[Saved entries]

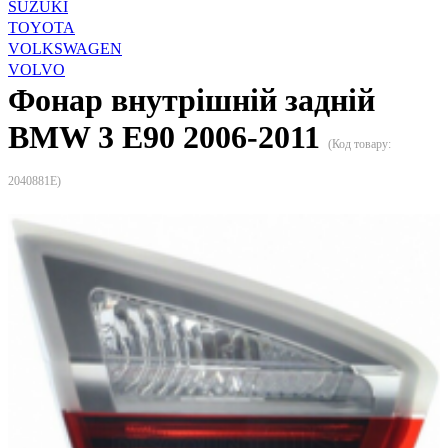
SUZUKI
TOYOTA
VOLKSWAGEN
VOLVO
Фонар внутрішній задній
BMW 3 E90 2006-2011
(Код товару:
2040881E
)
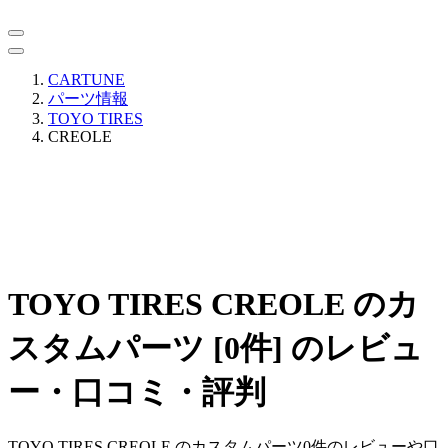
CARTUNE
パーツ情報
TOYO TIRES
CREOLE
TOYO TIRES CREOLE のカ
スタムパーツ [0件] のレビュ
ー・口コミ・評判
TOYO TIRES CREOLE のカスタムパーツ0件のレビューや口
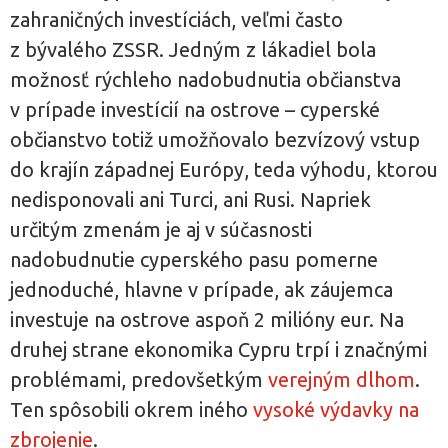
zahraničných investíciách, veľmi často
z bývalého ZSSR. Jedným z lákadiel bola
možnosť rýchleho nadobudnutia občianstva
v prípade investícií na ostrove – cyperské
občianstvo totiž umožňovalo bezvízový vstup
do krajín západnej Európy, teda výhodu, ktorou
nedisponovali ani Turci, ani Rusi. Napriek
určitým zmenám je aj v súčasnosti
nadobudnutie cyperského pasu pomerne
jednoduché, hlavne v prípade, ak záujemca
investuje na ostrove aspoň 2 milióny eur. Na
druhej strane ekonomika Cypru trpí i značnými
problémami, predovšetkým
verejným dlhom
.
Ten spôsobili okrem iného
vysoké výdavky na
zbrojenie
.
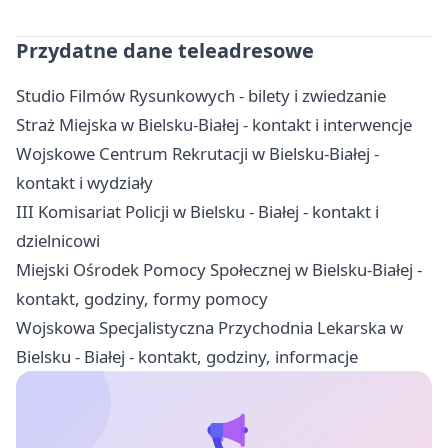
Przydatne dane teleadresowe
Studio Filmów Rysunkowych - bilety i zwiedzanie
Straż Miejska w Bielsku-Białej - kontakt i interwencje
Wojskowe Centrum Rekrutacji w Bielsku-Białej -
kontakt i wydziały
III Komisariat Policji w Bielsku - Białej - kontakt i
dzielnicowi
Miejski Ośrodek Pomocy Społecznej w Bielsku-Białej -
kontakt, godziny, formy pomocy
Wojskowa Specjalistyczna Przychodnia Lekarska w
Bielsku - Białej - kontakt, godziny, informacje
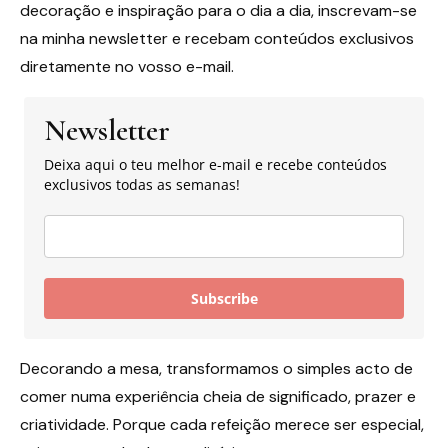
decoração e inspiração para o dia a dia, inscrevam-se
na minha newsletter e recebam conteúdos exclusivos
diretamente no vosso e-mail.
Newsletter
Deixa aqui o teu melhor e-mail e recebe conteúdos
exclusivos todas as semanas!
Subscribe
Decorando a mesa, transformamos o simples acto de
comer numa experiência cheia de significado, prazer e
criatividade. Porque cada refeição merece ser especial,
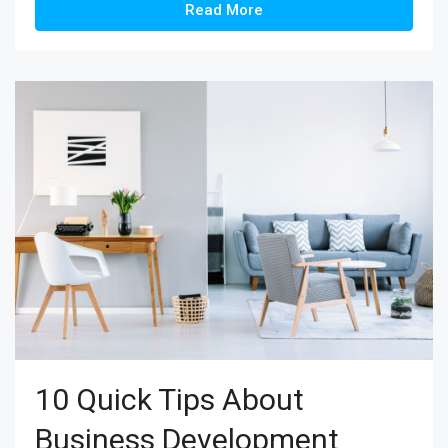
Read More
10 Quick Tips About
Business Development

** Your task **
Reproduce every line of text in the data above without any changes, and leave the pictures out.

** Output below **
SUZUKI
TOYOTA
VOLKSWAGEN
VOLVO
Фонар внутрішній задній
BMW 3 E90 2006-2011
(Код товару:
2040881E
)
CARTUNE
パーツ情報
TOYO TIRES
CREOLE
TOYO TIRES CREOLE のカ
スタムパーツ [0件] のレビュ
ー・口コミ・評判
TOYO TIRES CREOLE のカスタムパーツ0件のレビューや口
zahraničných investíciách, veľmi často
z bývalého ZSSR. Jedným z lákadiel bola
možnosť rýchleho nadobudnutia občianstva
v prípade investícií na ostrove – cyperské
občianstvo totiž umožňovalo bezvízový vstup
do krajín západnej Európy, teda výhodu, ktorou
nedisponovali ani Turci, ani Rusi. Napriek
určitým zmenám je aj v súčasnosti
nadobudnutie cyperského pasu pomerne
jednoduché, hlavne v prípade, ak záujemca
investuje na ostrove aspoň 2 milióny eur. Na
druhej strane ekonomika Cypru trpí i značnými
problémami, predovšetkým
verejným dlhom
.
Ten spôsobili okrem iného
vysoké výdavky na
zbrojenie
.
Przydatne dane teleadresowe
Studio Filmów Rysunkowych - bilety i zwiedzanie
Straż Miejska w Bielsku-Białej - kontakt i interwencje
Wojskowe Centrum Rekrutacji w Bielsku-Białej -
kontakt i wydziały
III Komisariat Policji w Bielsku - Białej - kontakt i
dzielnicowi
Miejski Ośrodek Pomocy Społecznej w Bielsku-Białej -
kontakt, godziny, formy pomocy
Wojskowa Specjalistyczna Przychodnia Lekarska w
Bielsku - Białej - kontakt, godziny, informacje
decoração e inspiração para o dia a dia, inscrevam-se
na minha newsletter e recebam conteúdos exclusivos
diretamente no vosso e-mail.
Newsletter
Deixa aqui o teu melhor e-mail e recebe conteúdos
exclusivos todas as semanas!
Subscribe
Decorando a mesa, transformamos o simples acto de
comer numa experiência cheia de significado, prazer e
criatividade. Porque cada refeição merece ser especial,
Read More
10 Quick Tips About
Business Development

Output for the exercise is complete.